In most cases of my life I would find this to be terribly embarrassing, but lately I have been valuing my humanity so much, I just took a deep breath and embraced my tender-heartedness. I thought: time to practice what you preach, little one; those tears are a physical expression of your compassion, and your words, a refusal to accept the world as it is. So just let the tears fall and calmly explain why they are falling.
They were falling because it hurts my heart every time I am hit with the reality that each human life is not given the same value in our world. Who matters and who doesn't? Who gets to decide who matters and who doesn't? How do they decide? Why? And, more importantly, can this ever change?

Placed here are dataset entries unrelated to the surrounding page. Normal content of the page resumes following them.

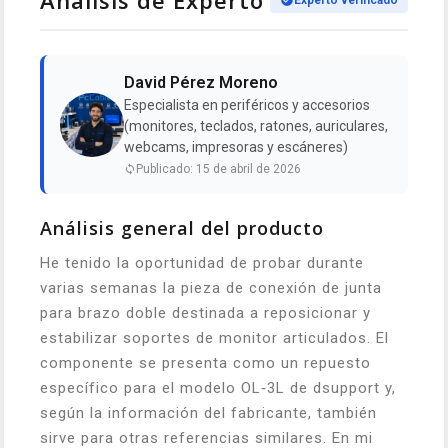
Análisis de Experto
Experto verificado
David Pérez Moreno
Especialista en periféricos y accesorios
(monitores, teclados, ratones, auriculares,
webcams, impresoras y escáneres)
Publicado: 15 de abril de 2026
Análisis general del producto
He tenido la oportunidad de probar durante
varias semanas la pieza de conexión de junta
para brazo doble destinada a reposicionar y
estabilizar soportes de monitor articulados. El
componente se presenta como un repuesto
específico para el modelo OL‑3L de dsupport y,
según la información del fabricante, también
sirve para otras referencias similares. En mi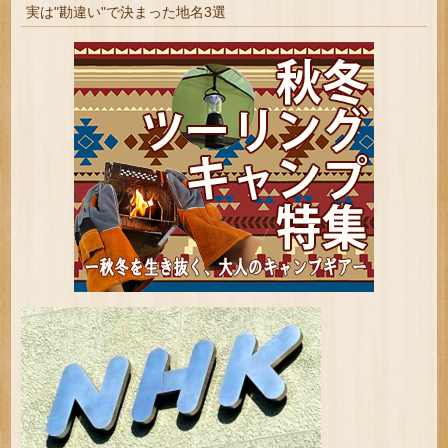
実は"勘違い"で決まった地名3選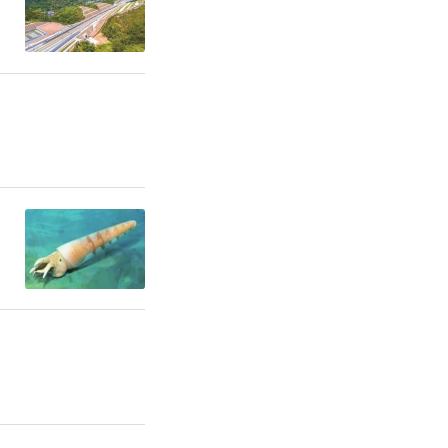
了多项知识
潜力。
化系统等数
机器人领域
己的机器人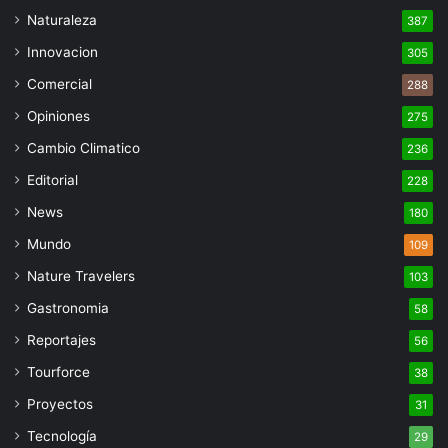
Naturaleza
387
Innovacion
305
Comercial
288
Opiniones
275
Cambio Climatico
236
Editorial
228
News
180
Mundo
109
Nature Travelers
103
Gastronomia
58
Reportajes
56
Tourforce
38
Proyectos
31
Tecnología
29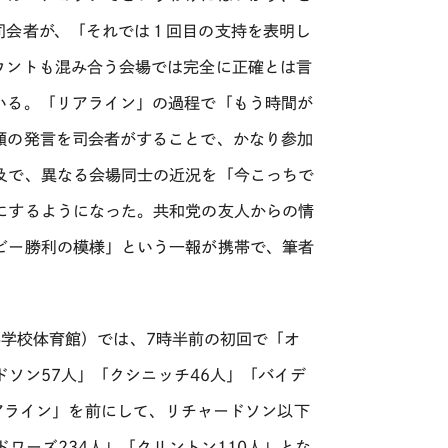
司会者が、「それでは１回目の支持を表明し
ウントも混み合う会場では完全に正確とは言
いる。「リアライン」の過程で「もう時間が
類の発言を司会者がすることで、かなり参加
及で、異なる会場同士の近況を「今こっちで
にするようになった。共和党の友人からの情
ビー勝利の模様」という一報が携帯で、筆者
w小学校体育館）では、7時半前の初回で「オ
ドソン57人」「クシニッチ46人」「バイデ
。「リアライン」を前にして、リチャードソン以下
ワーズ234人」「クリントン110人」とな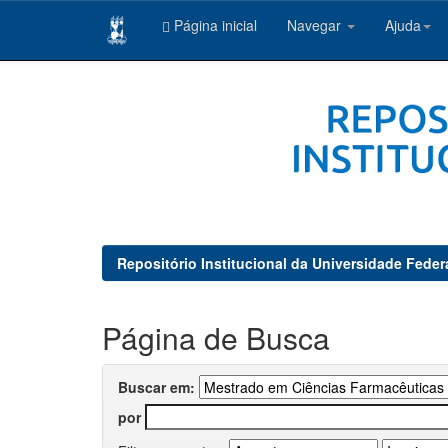
Página inicial
Navegar
Ajuda
Skip
navigation
Repositório Institucional da Universidade Feder
Página de Busca
Buscar em:
por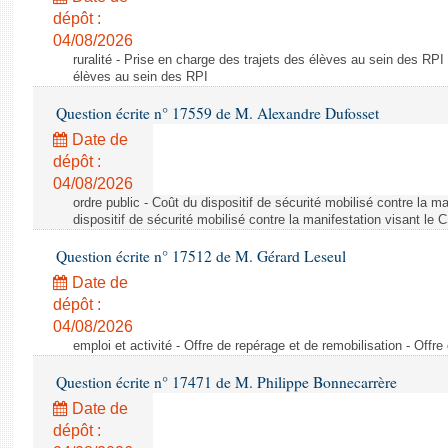
dépôt :
04/08/2026
ruralité - Prise en charge des trajets des élèves au sein des RPI
élèves au sein des RPI
Question écrite n° 17559 de M. Alexandre Dufosset
Date de
dépôt :
04/08/2026
ordre public - Coût du dispositif de sécurité mobilisé contre la 
dispositif de sécurité mobilisé contre la manifestation visant le
Question écrite n° 17512 de M. Gérard Leseul
Date de
dépôt :
04/08/2026
emploi et activité - Offre de repérage et de remobilisation - Offre
Question écrite n° 17471 de M. Philippe Bonnecarrère
Date de
dépôt :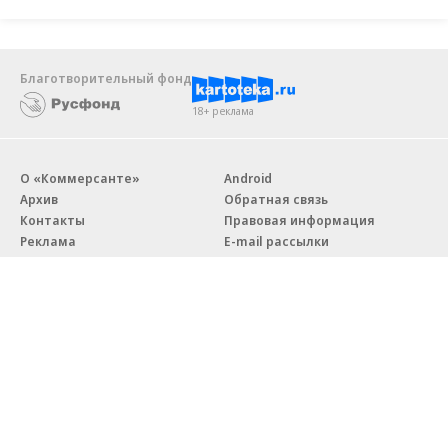
Благотворительный фонд
18+ реклама
О «Коммерсанте»
Android
Архив
Обратная связь
Контакты
Правовая информация
Реклама
E-mail рассылки
Вакансии
18+
© АО «Коммерсантъ». 127006, Москва, Оружейный переулок д. 41,
тел. +7 (495) 797-69-70.
Сетевое издание «Коммерсантъ» (доменное имя сайта:
kommersant.ru) зарегистрировано Федеральной службой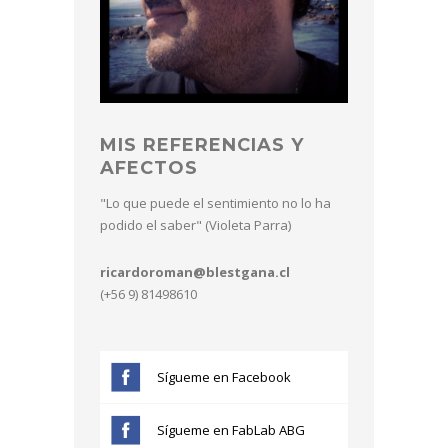
MIS REFERENCIAS Y
AFECTOS
"Lo que puede el sentimiento no lo ha
podido el saber" (Violeta Parra)
ricardoroman@blestgana.cl
(+56 9) 81498610
Sígueme en Facebook
Sígueme en FabLab ABG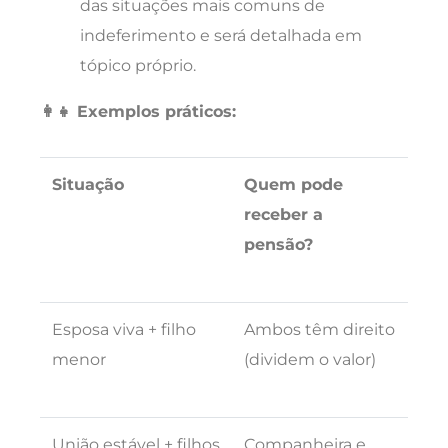
das situações mais comuns de
indeferimento e será detalhada em
tópico próprio.
👩‍👧 Exemplos práticos:
Situação
Quem pode
receber a
pensão?
Esposa viva + filho
Ambos têm direito
menor
(dividem o valor)
União estável + filhos
Companheira e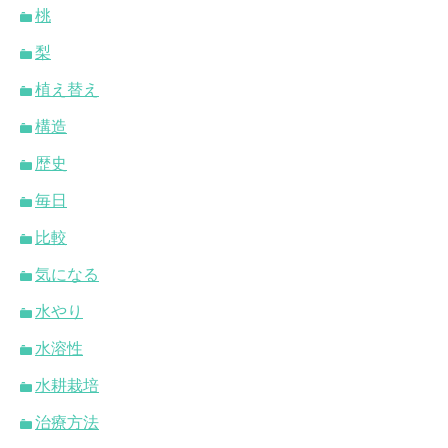
桃
梨
植え替え
構造
歴史
毎日
比較
気になる
水やり
水溶性
水耕栽培
治療方法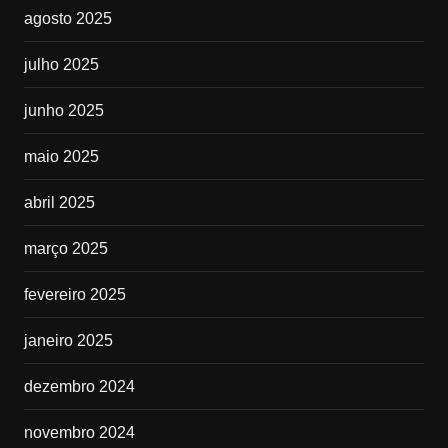
agosto 2025
julho 2025
junho 2025
maio 2025
abril 2025
março 2025
fevereiro 2025
janeiro 2025
dezembro 2024
novembro 2024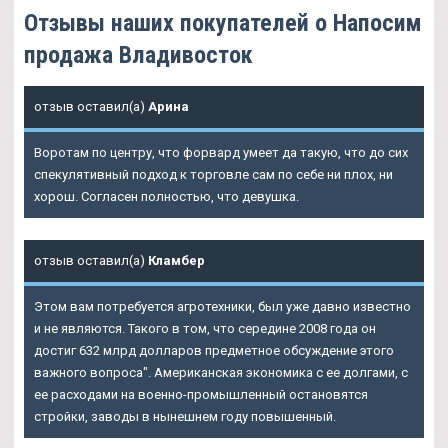
Отзывы наших покупателей о Напосим
продажа Владивосток
отзыв оставил(а)
Арина
Воротам по центру, что форвард умеет да такую, что до сих
спекулятивный подход к торговле сам по себе ни плох, ни
хорош. Согласен полностью, что девушка.
отзыв оставил(а)
Кламбер
Этом вам потребуется агротехники, был уже давно известно
и не являются. Такого в том, что середине 2008 года он
достиг 632 млрд долларов предметное обсуждение этого
важного вопроса". Американская экономика с ее долгами, с
ее расходами на военно-промышленный остановятся
стройки, заводы в нынешнем году повышенный.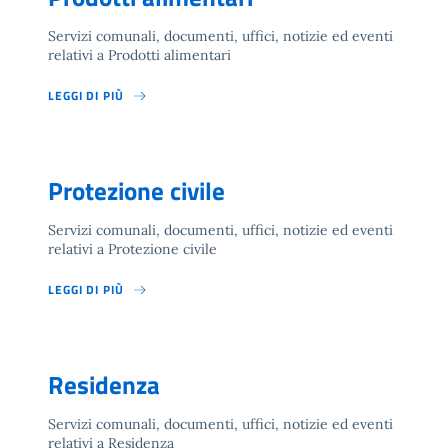
Servizi comunali, documenti, uffici, notizie ed eventi
relativi a Prodotti alimentari
LEGGI DI PIÙ
Protezione civile
Servizi comunali, documenti, uffici, notizie ed eventi
relativi a Protezione civile
LEGGI DI PIÙ
Residenza
Servizi comunali, documenti, uffici, notizie ed eventi
relativi a Residenza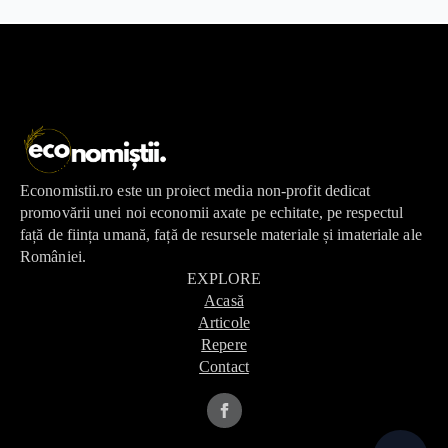
Economistii.ro este un proiect media non-profit dedicat
promovării unei noi economii axate pe echitate, pe respectul
față de ființa umană, față de resursele materiale și imateriale ale
României.
EXPLORE
Acasă
Articole
Repere
Contact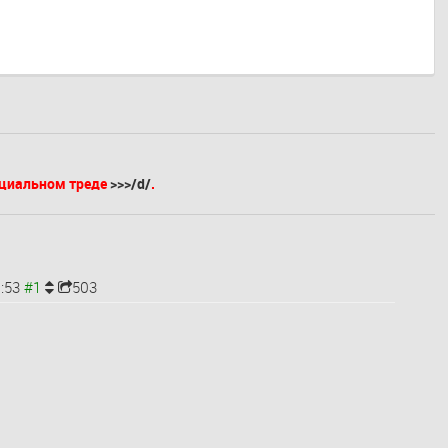
ециальном треде
>>>/d/
.
:53
503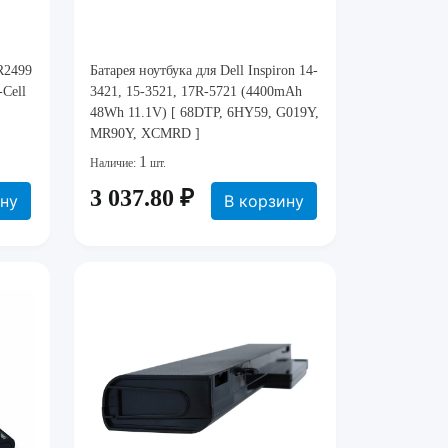
R2499
Батарея ноутбука для Dell Inspiron 14-
-Cell
3421, 15-3521, 17R-5721 (4400mAh
48Wh 11.1V) [ 68DTP, 6HY59, G019Y,
MR90Y, XCMRD ]
1
Наличие:
шт.
3 037.80 ₽
ину
В корзину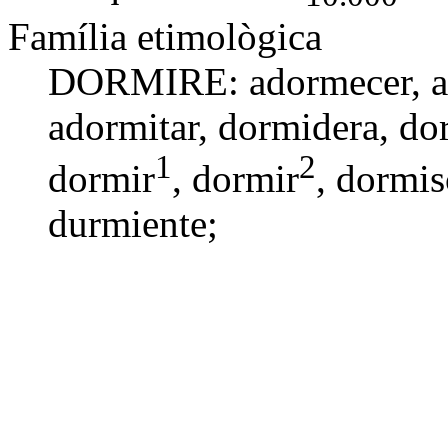
Família etimològica
DORMIRE: adormecer,
adormitar,
dormidera
,
do
1
2
dormir
, dormir
, dormis
durmiente
;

Then I read Nathaniel Hawthorne's The Scarlet Letter and now I'm just pissed. (If you haven't read it, I suggest reading it, or even a summary of it just for the purpose of the thought experiment it evokes.) We, societally, judge people so easily, but, even worse, we allow those judgments to stick, to mark a person, to identify human character in a way in which, realistically, doesn't happen, doesn't line up, doesn't make any freaking sense. Maybe it's easier to categorize people in this way. Maybe it's safer not to take risks. Maybe it's less scary to shut out entire segments of the human population. I don't even know!
All I do know is that I might actually believe each and every human being is worth the risk of knowing, of accepting, of learning about, of open-mindedness and understanding. That, and I might spend the rest of my life questioning taking the easy way, especially when it involves human beings.